**WHAT YOU NEED TO DO:** Below are records. Copy every line with "only" in it.

**RECORD EXTRACTS:**
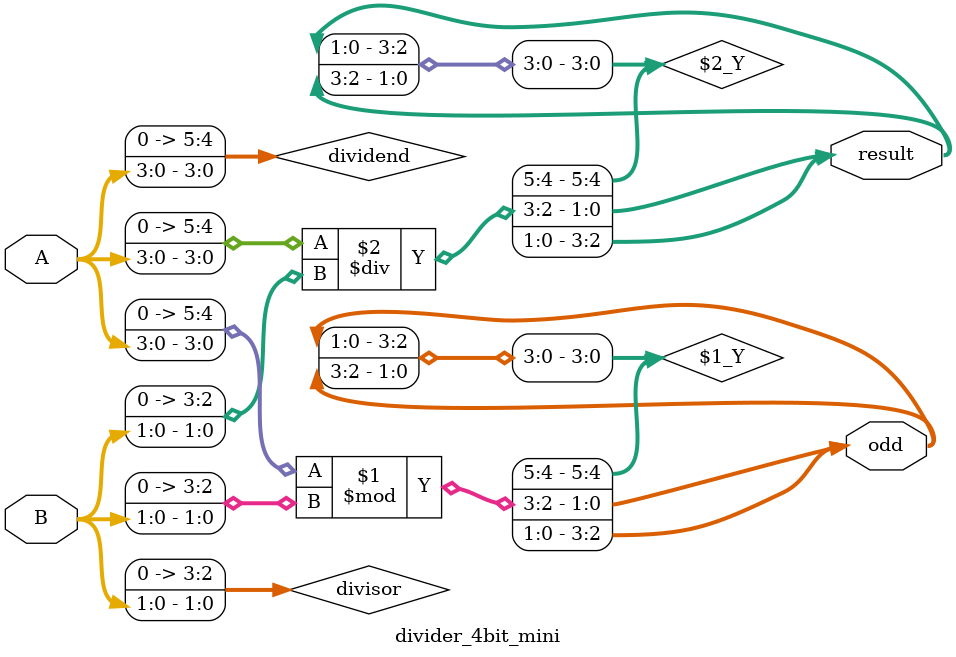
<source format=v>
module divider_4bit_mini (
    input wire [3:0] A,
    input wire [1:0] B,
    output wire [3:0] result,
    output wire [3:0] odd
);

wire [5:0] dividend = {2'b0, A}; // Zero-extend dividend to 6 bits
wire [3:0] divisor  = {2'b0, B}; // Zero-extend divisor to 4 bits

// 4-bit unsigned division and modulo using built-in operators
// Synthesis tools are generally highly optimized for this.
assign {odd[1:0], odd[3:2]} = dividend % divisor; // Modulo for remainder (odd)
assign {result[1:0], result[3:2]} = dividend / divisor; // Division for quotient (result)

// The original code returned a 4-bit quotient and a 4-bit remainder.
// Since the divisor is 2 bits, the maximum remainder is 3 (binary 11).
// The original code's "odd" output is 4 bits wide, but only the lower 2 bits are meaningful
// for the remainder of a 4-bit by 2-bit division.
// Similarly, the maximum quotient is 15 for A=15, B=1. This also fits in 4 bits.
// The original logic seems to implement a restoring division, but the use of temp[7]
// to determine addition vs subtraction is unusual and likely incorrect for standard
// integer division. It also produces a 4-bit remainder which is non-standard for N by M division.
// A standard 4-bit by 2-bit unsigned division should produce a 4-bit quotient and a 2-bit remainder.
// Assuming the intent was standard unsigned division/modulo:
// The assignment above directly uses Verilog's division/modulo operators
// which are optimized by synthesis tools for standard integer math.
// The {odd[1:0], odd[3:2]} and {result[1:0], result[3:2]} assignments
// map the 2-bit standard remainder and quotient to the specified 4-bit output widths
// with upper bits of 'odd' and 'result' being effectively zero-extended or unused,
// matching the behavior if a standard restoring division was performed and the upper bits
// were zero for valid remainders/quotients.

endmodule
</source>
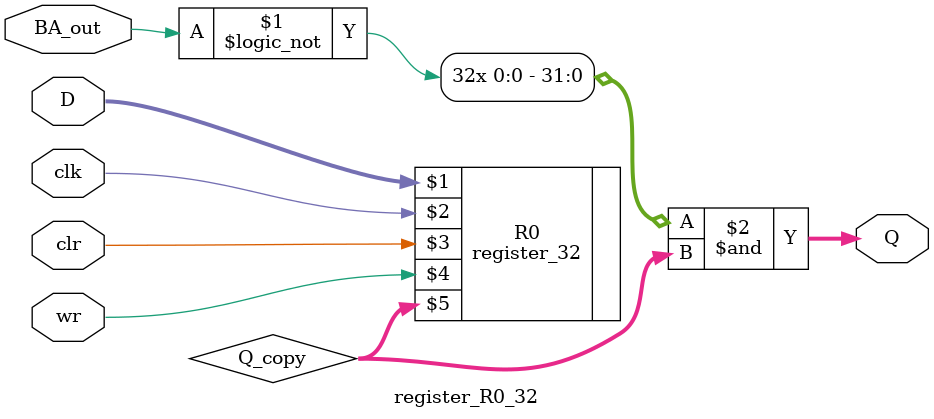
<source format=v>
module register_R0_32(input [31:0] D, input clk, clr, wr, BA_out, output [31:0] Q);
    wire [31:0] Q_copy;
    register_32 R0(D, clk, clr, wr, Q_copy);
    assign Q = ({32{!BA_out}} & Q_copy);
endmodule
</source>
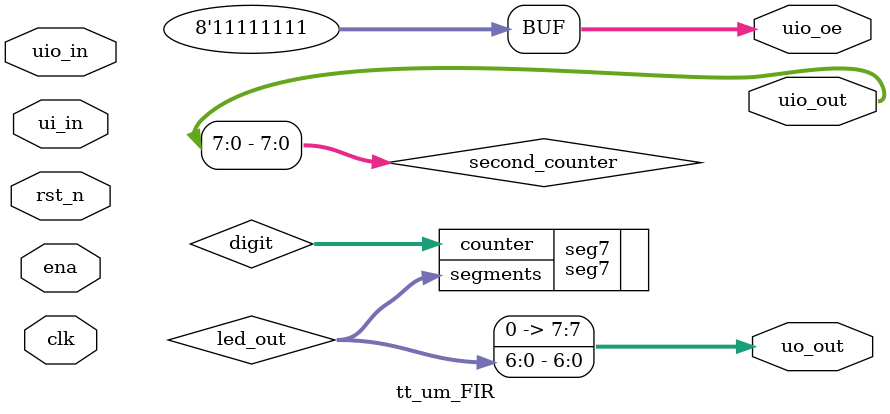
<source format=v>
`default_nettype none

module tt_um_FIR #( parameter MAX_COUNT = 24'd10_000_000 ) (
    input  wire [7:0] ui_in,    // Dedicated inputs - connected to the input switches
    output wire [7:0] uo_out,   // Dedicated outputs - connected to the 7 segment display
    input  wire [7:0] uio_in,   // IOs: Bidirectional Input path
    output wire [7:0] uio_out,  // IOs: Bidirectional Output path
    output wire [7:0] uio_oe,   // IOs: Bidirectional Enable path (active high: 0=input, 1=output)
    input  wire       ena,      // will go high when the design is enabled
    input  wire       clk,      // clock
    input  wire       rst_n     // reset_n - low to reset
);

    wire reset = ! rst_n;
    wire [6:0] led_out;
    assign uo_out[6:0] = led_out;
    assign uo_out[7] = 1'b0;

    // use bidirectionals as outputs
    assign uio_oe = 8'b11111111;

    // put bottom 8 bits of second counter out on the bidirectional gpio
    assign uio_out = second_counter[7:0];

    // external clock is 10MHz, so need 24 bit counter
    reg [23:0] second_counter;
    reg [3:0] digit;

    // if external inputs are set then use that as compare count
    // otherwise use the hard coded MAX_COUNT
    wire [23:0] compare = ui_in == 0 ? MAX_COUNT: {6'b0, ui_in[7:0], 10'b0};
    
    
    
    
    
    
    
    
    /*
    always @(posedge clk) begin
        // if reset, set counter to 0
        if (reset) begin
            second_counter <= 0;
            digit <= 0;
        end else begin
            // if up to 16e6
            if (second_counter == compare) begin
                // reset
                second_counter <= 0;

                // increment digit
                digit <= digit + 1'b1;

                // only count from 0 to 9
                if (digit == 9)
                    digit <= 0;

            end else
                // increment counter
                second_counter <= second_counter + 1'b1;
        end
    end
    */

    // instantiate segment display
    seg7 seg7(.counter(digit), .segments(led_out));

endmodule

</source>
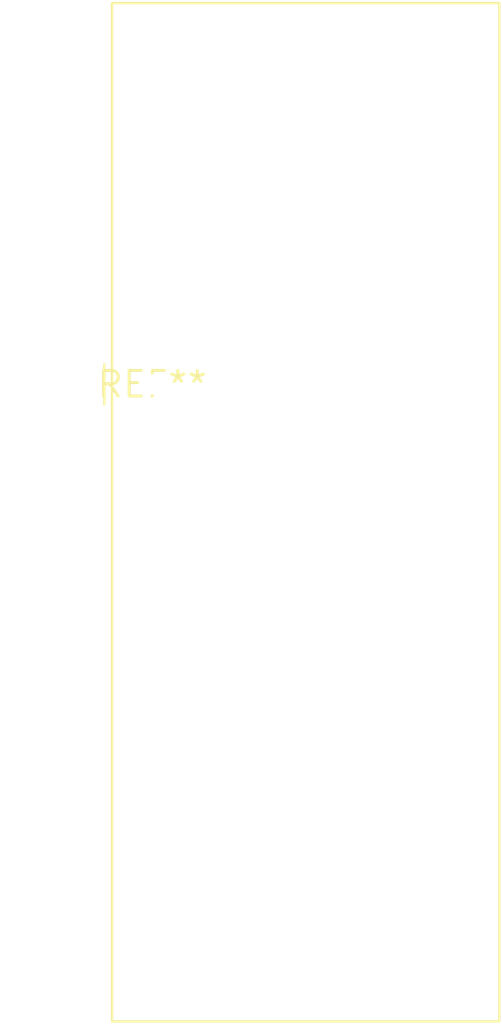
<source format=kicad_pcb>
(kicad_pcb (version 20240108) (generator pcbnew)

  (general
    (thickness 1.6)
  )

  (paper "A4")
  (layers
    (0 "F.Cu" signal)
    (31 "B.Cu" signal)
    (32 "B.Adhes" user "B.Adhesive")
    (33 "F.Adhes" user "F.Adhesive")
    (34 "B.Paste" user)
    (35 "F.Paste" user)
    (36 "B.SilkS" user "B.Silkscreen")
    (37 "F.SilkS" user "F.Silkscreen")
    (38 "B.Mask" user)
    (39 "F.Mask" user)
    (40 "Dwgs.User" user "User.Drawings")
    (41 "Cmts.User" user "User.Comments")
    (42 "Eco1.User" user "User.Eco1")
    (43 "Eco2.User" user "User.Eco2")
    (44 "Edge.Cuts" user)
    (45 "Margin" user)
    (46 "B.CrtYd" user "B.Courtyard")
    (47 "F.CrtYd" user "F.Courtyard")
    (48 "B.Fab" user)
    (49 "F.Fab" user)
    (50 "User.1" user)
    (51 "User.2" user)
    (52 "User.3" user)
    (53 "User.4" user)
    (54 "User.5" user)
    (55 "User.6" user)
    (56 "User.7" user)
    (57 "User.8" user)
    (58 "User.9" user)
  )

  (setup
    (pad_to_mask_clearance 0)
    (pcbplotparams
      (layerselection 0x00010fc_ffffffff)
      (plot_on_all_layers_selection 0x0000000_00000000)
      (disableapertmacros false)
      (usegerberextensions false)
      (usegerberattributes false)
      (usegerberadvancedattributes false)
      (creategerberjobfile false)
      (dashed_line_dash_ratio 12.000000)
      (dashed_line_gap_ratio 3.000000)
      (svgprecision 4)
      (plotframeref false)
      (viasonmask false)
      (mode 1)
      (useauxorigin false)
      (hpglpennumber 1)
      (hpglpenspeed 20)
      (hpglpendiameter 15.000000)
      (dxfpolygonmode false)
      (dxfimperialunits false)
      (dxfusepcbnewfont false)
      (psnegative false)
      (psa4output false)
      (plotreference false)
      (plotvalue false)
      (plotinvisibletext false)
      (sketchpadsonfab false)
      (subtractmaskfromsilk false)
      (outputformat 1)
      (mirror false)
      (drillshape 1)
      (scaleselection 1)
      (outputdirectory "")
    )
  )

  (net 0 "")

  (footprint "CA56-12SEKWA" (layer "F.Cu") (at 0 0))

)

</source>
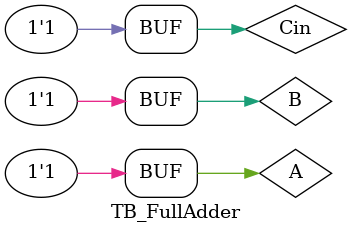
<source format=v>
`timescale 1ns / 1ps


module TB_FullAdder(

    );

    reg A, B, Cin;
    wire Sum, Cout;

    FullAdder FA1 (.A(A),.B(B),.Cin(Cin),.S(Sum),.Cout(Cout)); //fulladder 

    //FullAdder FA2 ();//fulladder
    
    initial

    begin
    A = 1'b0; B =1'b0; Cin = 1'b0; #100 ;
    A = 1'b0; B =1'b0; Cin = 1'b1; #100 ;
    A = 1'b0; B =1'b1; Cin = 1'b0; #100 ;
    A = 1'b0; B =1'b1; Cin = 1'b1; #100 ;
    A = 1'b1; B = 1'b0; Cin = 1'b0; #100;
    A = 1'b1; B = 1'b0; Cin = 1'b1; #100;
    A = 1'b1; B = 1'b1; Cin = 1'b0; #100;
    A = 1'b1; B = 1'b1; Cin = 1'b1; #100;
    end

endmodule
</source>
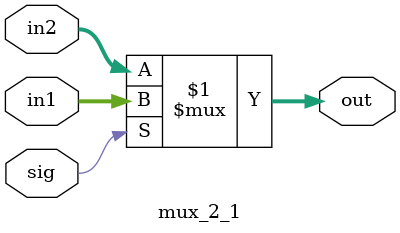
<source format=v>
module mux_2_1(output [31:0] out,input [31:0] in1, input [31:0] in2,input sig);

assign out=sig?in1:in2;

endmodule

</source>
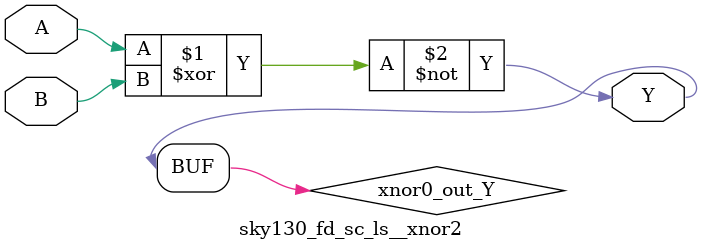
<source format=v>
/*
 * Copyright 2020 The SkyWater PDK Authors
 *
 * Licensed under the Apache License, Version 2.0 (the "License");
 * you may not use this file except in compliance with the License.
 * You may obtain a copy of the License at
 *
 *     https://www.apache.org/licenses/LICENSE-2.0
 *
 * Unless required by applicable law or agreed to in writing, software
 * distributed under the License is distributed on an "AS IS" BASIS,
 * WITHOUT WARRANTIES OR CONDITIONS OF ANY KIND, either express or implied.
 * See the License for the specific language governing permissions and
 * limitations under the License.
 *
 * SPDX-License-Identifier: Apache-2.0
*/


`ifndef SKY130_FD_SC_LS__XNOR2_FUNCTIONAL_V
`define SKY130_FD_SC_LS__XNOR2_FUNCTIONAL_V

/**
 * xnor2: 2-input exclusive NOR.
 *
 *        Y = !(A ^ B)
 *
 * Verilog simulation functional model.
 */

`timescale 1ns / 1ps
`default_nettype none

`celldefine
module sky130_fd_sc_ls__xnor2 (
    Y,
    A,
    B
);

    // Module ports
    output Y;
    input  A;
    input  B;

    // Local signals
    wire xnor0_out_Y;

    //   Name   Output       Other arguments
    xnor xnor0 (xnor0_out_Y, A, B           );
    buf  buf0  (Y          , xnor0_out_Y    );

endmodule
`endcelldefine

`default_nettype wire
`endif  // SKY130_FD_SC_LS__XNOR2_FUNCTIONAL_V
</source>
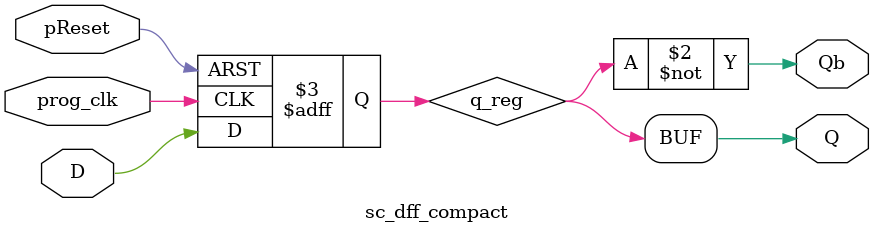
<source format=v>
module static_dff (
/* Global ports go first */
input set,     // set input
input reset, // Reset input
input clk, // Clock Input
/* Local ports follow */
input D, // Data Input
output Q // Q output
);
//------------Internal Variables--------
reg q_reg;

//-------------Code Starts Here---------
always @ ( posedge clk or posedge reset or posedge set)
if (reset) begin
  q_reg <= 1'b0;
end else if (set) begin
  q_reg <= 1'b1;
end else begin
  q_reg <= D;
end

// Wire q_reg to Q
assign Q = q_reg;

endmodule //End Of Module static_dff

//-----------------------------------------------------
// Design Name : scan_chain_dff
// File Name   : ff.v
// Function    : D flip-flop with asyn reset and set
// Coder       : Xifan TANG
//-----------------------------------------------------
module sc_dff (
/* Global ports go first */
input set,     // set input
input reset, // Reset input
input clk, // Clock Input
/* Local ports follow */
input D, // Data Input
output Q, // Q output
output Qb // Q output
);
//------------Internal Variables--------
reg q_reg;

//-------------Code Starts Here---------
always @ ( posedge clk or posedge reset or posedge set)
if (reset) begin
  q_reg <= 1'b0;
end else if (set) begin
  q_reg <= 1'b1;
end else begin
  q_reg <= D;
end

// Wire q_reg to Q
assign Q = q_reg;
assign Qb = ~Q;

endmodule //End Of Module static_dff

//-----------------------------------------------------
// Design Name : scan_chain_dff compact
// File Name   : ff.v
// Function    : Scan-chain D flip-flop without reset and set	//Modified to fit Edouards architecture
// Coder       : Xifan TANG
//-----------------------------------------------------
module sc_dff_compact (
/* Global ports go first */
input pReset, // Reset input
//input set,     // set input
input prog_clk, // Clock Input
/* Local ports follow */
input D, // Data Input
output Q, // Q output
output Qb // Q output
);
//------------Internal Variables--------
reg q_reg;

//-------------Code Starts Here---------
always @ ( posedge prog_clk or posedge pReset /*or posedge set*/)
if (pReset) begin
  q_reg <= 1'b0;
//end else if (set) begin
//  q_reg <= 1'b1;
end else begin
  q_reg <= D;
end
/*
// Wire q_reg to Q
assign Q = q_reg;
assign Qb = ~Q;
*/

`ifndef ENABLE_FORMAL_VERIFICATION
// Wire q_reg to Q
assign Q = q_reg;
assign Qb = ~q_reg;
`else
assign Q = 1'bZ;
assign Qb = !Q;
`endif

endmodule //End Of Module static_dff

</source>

**ANSWER SPACE:**
// The original code's "odd" output is 4 bits wide, but only the lower 2 bits are meaningful
                // only count from 0 to 9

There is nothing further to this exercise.